---------- Working data

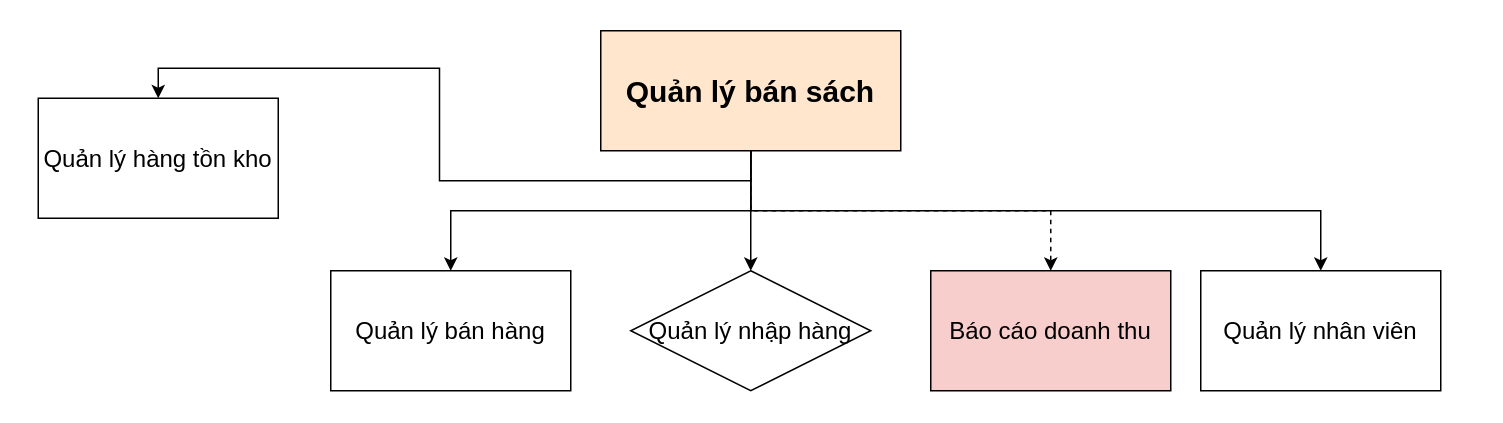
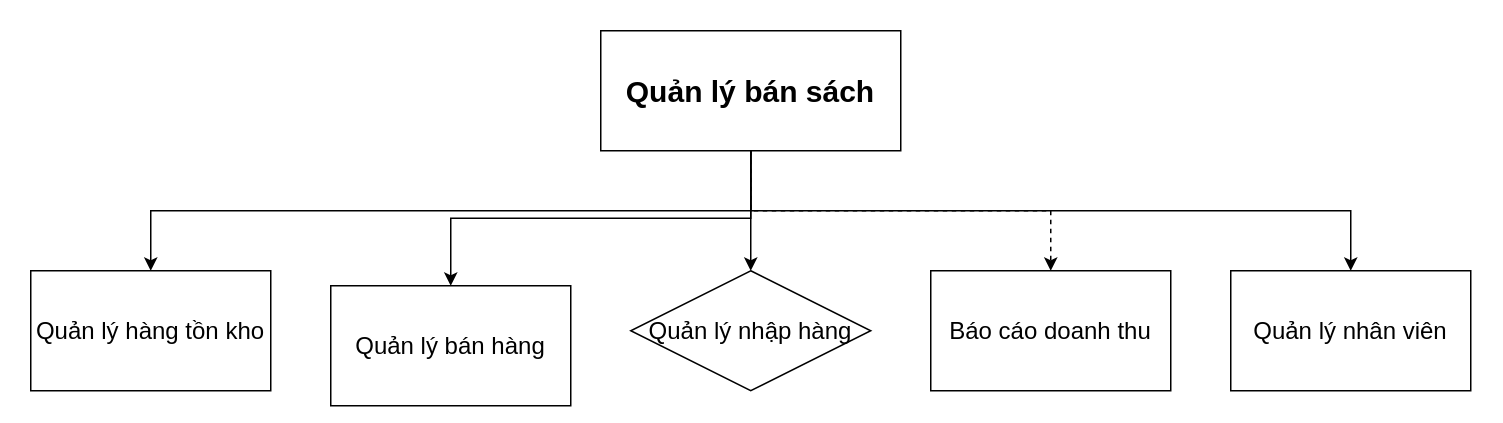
  <mxCell id="0" />
  <mxCell id="1" parent="0" />
  <mxCell id="2" style="edgeStyle=orthogonalEdgeStyle;rounded=0;orthogonalLoop=1;jettySize=auto;html=1;exitX=0.5;exitY=1;exitDx=0;exitDy=0;entryX=0.5;entryY=0;entryDx=0;entryDy=0;" edge="1" parent="1" source="7" target="8"><mxGeometry relative="1" as="geometry" /></mxCell>
  <mxCell id="3" style="edgeStyle=orthogonalEdgeStyle;rounded=0;orthogonalLoop=1;jettySize=auto;html=1;exitX=0.5;exitY=1;exitDx=0;exitDy=0;entryX=0.5;entryY=0;entryDx=0;entryDy=0;" edge="1" parent="1" source="7" target="9"><mxGeometry relative="1" as="geometry" /></mxCell>
  <mxCell id="4" style="edgeStyle=orthogonalEdgeStyle;rounded=0;orthogonalLoop=1;jettySize=auto;html=1;exitX=0.5;exitY=1;exitDx=0;exitDy=0;entryX=0.5;entryY=0;entryDx=0;entryDy=0;" edge="1" parent="1" source="7" target="10"><mxGeometry relative="1" as="geometry" /></mxCell>
  <mxCell id="5" style="edgeStyle=orthogonalEdgeStyle;rounded=0;orthogonalLoop=1;jettySize=auto;html=1;exitX=0.5;exitY=1;exitDx=0;exitDy=0;dashed=1;" edge="1" parent="1" source="7" target="11"><mxGeometry relative="1" as="geometry" /></mxCell>
  <mxCell id="6" style="edgeStyle=orthogonalEdgeStyle;rounded=0;orthogonalLoop=1;jettySize=auto;html=1;exitX=0.5;exitY=1;exitDx=0;exitDy=0;" edge="1" parent="1" source="7" target="12"><mxGeometry relative="1" as="geometry" /></mxCell>
- <mxCell id="7" value="&lt;font style=&quot;font-size: 20px;&quot;&gt;&lt;span style=&quot;font-size: 20px;&quot;&gt;Quản lý bán sách&lt;/span&gt;&lt;/font&gt;" style="rounded=0;whiteSpace=wrap;html=1;fontSize=20;fontStyle=1;fillColor=#ffe6cc;" vertex="1" parent="1"><mxGeometry x="400" width="200" height="80" as="geometry" y="20" /></mxCell>
- <mxCell id="8" value="Quản lý hàng tồn kho" style="rounded=0;whiteSpace=wrap;html=1;fontSize=16;" vertex="1" parent="1"><mxGeometry x="25" y="65" width="160" height="80" as="geometry" /></mxCell>
- <mxCell id="9" value="Quản lý bán hàng" style="rounded=0;whiteSpace=wrap;html=1;fontSize=16;" vertex="1" parent="1"><mxGeometry x="220" y="180" width="160" height="80" as="geometry" /></mxCell>
+ <mxCell id="7" value="&lt;font style=&quot;font-size: 20px;&quot;&gt;&lt;span style=&quot;font-size: 20px;&quot;&gt;Quản lý bán sách&lt;/span&gt;&lt;/font&gt;" style="rounded=0;whiteSpace=wrap;html=1;fontSize=20;fontStyle=1" vertex="1" parent="1"><mxGeometry x="400" width="200" height="80" as="geometry" y="20" /></mxCell>
+ <mxCell id="8" value="Quản lý hàng tồn kho" style="rounded=0;whiteSpace=wrap;html=1;fontSize=16;" vertex="1" parent="1"><mxGeometry x="20" y="180" width="160" height="80" as="geometry" /></mxCell>
+ <mxCell id="9" value="Quản lý bán hàng" style="rounded=0;whiteSpace=wrap;html=1;fontSize=16;" vertex="1" parent="1"><mxGeometry x="220" y="190" width="160" height="80" as="geometry" /></mxCell>
  <mxCell id="10" value="Quản lý nhập hàng" style="rhombus;whiteSpace=wrap;html=1;fontSize=16;" vertex="1" parent="1"><mxGeometry x="420" y="180" width="160" height="80" as="geometry" /></mxCell>
- <mxCell id="11" value="Báo cáo doanh thu" style="rounded=0;whiteSpace=wrap;html=1;fontSize=16;fillColor=#f8cecc;" vertex="1" parent="1"><mxGeometry x="620" y="180" width="160" height="80" as="geometry" /></mxCell>
- <mxCell id="12" value="Quản lý nhân viên" style="rounded=0;whiteSpace=wrap;html=1;fontSize=16;" vertex="1" parent="1"><mxGeometry x="800" y="180" width="160" height="80" as="geometry" /></mxCell>
+ <mxCell id="11" value="Báo cáo doanh thu" style="rounded=0;whiteSpace=wrap;html=1;fontSize=16;" vertex="1" parent="1"><mxGeometry x="620" y="180" width="160" height="80" as="geometry" /></mxCell>
+ <mxCell id="12" value="Quản lý nhân viên" style="rounded=0;whiteSpace=wrap;html=1;fontSize=16;" vertex="1" parent="1"><mxGeometry x="820" y="180" width="160" height="80" as="geometry" /></mxCell>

--------------------

#### Problem description
Identify every line in the material above that contains the string "nhập", and copy each such line out in full.

#### The output
  <mxCell id="10" value="Quản lý nhập hàng" style="rhombus;whiteSpace=wrap;html=1;fontSize=16;" vertex="1" parent="1"><mxGeometry x="420" y="180" width="160" height="80" as="geometry" /></mxCell>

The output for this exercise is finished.